There are other firestopping options available as well when you build a soffit. Check with your local building officials for the method most appropriate to your situation.
Proper Drywall Backing
Before hanging the drywall, it's critical to check all the exposed framing, especially at the corners and where walls meet the ceiling to make sure there's sufficient backing for securing the drywall panels—at least 3/4" of solid framing to drive screws or nails into.
Usually that just requires some lengths of 2x4 blocking laid in at any gaps and secured to the existing framing. But, in some areas local codes may also require horizontal blocking at the seams in the exterior sheathing of new construction and many remodel situations.
Insulation & Vapor Barrier
If any exterior wall framing is exposed, you'll have to insulate properly between the studs and around any windows/doors and cover the insulation with a vapor barrier.
Typically R-19 insulation batts are used to fill the stud cavities in a remodeling project. They're sized to fit snugly between studs spaced 16 inches on center.
Personal comfort has been an issue for anyone installing fiberglass batts, but that's no problem if you wear gloves, long sleeves, protective eyewear and proper respirators. And there are now insulating batts available which are encased in plastic and made with a less irritating material known as Miraflex, made by Owens Corning. (See Insulation for more information.)
There are also special vapor barrier materials available that staple over the insulation and framing. Overlap the seams and seal them with tape so moisture from inside the house doesn't seep into the insulation.
Tips on Hanging Drywall
Pros usually hang drywall on the ceiling first, so the panels on the walls snug up under the ends of the ceiling panels.
Start in a corner with the long side of the first panel running perpendicular to the joists or studs.
Use either nails or screws, but tap the fasteners in at the corners before you raise the panels so you can position the panel with one hand and drive them in quickly with a hammer or screwgun using the other hand.
Rent a drywall lift to raise the panels up, especially if you're working alone.
Be sure to "dimple" each fastener, burying it slightly below the surface of the drywall without breaking the paper. That way, the joint compound applied later to hide the fastener heads can be sanded off smooth and flush with the surface.
Snap chalklines on each panel to show where the joists or studs go. Otherwise, it's very easy to miss the framing in the middle of the panels.
Don't let the butt joints at the short ends of the panels fall on the same joists or studs from row to row. Otherwise, you'll end up with a noticeable ridge where the joint compound builds up (the ends are not tapered like the long edges) and risk a long crack appearing if the panels flex at any point.
To make a long, straight drywall cut, score the front side of the panel by running a utility knife along a drywall T-square, snap the end of the panel away from the scored line to break the gypsum and then cut the paper backing at the break line to finish the cut.

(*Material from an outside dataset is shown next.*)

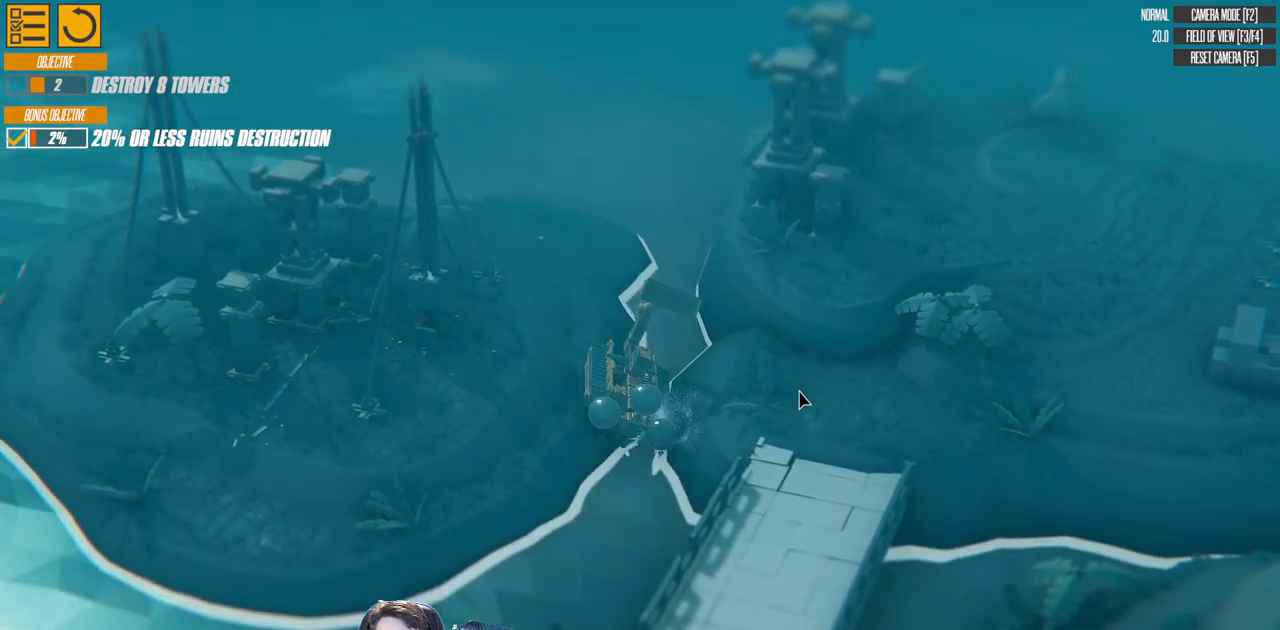
{"keys": ["a", "w"], "events": []}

Use a drywall saw or keyhole saw for shorter cuts or to cut pieces after they've been secured (like over a door/window opening or an outside corner).
To cut holes in a panel for electrical or plumbing fixtures:
For more information please visit our Hanging Drywall Section
Measure vertically and horizontally to the fixture from a point on the wall that'll match one of the corners of the panel.
Transfer those measurements to front of the panel and mark the outline of the object (to all four corners for a rectangular box, to the centerpoint for a round object). Use a compass to make circles.
Punch through the waste area with a keyhole saw and cut along the outline.
Test fit the panel and trim the hole as needed with a drywall rasp.